8. Features Associated with Aging

As a person ages, lower part of the face appears to lengthen, the interlabial line descends, and the number of vertical fibers in the upper lip reduces. The philtral columns become less prominent and the vermillion becomes a straight line. Jowling and increased nasolabial folds are seen. The M and W shapes of the lips may become straight and the commissures droop giving the look of a frown [28].

Crow’s feet at lateral corners of the eyes, horizontal lines on the forehead, vertical corrugations overlying the glabella, vertical furrows along the upper lip, horizontal crease above the chin, and a “turkey gobbler” bag of skin sagging down the skin below the chin can also be seen.

As general loss of body weight occurs, resorption of subcutaneous adipose tissue results in surplus of skin leading to sagging, wrinkling, and creasing. The distribution of collagenous matrix changes, fibres increase in massiveness, and whole skin decreases in resilience. The fibroblasts decline in number and cellular activities. Thus, there is a decrease of hydrophilic protein mucopolysaccharides leading to shrunken facial volume. There is darkening of skin below eyes because of more visible venous plexus in the thinned suborbital hypodermis. The suborbital integument also begins to sag to form bags [6].
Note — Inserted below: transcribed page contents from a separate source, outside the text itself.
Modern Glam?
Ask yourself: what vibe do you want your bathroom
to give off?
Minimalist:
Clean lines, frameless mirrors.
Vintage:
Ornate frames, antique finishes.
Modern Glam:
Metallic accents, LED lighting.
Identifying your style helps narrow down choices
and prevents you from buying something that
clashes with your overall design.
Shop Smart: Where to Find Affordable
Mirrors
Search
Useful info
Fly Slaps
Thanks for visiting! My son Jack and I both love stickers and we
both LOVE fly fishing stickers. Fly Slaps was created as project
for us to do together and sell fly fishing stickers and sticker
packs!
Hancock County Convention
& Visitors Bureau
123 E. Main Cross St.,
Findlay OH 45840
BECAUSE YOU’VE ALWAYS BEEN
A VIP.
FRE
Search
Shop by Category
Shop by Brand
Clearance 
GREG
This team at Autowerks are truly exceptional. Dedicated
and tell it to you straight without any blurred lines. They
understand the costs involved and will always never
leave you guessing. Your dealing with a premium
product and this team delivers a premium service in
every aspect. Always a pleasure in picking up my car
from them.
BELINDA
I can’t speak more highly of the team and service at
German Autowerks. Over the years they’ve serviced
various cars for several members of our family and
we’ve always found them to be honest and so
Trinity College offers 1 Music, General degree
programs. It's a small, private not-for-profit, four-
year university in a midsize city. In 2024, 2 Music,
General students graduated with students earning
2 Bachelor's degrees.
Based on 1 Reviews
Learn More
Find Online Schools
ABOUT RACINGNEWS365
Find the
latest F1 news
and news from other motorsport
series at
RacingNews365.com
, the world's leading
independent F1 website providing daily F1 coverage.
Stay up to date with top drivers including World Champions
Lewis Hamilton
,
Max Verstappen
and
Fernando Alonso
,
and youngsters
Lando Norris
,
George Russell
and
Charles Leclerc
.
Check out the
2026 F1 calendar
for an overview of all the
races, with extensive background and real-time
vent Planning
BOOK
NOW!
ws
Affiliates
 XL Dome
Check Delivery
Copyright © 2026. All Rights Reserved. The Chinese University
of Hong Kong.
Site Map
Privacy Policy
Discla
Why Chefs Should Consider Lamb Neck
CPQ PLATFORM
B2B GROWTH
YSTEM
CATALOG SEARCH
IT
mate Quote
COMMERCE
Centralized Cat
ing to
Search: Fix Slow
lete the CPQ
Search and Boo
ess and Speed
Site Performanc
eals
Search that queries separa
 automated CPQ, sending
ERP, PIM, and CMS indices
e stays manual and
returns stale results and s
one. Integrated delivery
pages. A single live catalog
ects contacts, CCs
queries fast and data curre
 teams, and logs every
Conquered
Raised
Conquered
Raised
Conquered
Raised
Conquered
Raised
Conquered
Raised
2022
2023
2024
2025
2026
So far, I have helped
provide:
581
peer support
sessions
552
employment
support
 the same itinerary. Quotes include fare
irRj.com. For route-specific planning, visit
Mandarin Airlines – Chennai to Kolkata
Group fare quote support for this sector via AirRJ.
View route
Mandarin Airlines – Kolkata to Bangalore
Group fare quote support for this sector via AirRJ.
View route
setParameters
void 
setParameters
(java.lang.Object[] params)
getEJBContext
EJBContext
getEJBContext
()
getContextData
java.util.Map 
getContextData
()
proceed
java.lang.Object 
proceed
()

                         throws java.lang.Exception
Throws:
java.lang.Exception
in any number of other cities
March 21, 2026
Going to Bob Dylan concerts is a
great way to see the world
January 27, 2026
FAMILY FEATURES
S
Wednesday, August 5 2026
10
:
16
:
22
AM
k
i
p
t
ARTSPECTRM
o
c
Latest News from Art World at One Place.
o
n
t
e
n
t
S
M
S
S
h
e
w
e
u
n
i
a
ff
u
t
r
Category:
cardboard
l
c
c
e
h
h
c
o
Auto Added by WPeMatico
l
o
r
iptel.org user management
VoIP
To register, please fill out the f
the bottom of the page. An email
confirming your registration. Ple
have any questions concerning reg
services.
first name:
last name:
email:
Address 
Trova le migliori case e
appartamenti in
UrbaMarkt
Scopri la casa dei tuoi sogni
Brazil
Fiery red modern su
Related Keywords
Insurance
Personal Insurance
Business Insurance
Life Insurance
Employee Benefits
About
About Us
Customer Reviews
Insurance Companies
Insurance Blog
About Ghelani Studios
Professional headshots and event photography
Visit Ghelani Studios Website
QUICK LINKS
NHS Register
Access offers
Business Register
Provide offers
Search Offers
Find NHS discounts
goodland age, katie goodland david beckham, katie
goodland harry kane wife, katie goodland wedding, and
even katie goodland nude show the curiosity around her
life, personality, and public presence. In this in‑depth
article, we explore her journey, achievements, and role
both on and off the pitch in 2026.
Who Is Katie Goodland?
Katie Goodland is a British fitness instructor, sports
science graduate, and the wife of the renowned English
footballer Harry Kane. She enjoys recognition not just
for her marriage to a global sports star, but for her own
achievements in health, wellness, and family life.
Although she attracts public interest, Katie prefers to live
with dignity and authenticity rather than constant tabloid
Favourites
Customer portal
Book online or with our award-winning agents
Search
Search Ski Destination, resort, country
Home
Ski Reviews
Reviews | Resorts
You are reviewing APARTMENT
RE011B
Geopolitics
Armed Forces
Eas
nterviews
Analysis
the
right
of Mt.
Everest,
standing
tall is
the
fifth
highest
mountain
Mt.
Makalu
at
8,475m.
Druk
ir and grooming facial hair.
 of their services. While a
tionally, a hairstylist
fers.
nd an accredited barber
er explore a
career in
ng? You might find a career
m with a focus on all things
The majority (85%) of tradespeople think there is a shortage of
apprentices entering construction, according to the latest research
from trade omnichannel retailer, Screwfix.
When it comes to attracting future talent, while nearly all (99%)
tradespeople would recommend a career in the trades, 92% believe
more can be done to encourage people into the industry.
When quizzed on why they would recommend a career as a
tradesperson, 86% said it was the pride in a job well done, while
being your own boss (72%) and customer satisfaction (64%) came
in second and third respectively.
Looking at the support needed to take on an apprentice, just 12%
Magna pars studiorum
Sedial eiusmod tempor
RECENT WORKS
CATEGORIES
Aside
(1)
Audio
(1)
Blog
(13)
Orthodontic tooth movement as a result of bone modeling and remodeling also depends greatly on age-related changes of the skeleton. Cortical bone becomes denser while the spongeous bone reduces with age and the structure changes from that of a honeycomb to a network [6].

9. Conclusion

Child face is not a miniature form of adult face. As growth process takes place, the changes in the hard and soft tissues of the face bring about a significant change in structure and profile of the face.

Clinical Relevance

Knowledge about the age changes of jaws and soft tissue profile will help the dentists to aid in decision making to arrive at a comprehensive treatment plan and achieve better treatment efficiency.

Conflict of Interests

The authors declare that there is no conflict of interests regarding the publication of this paper.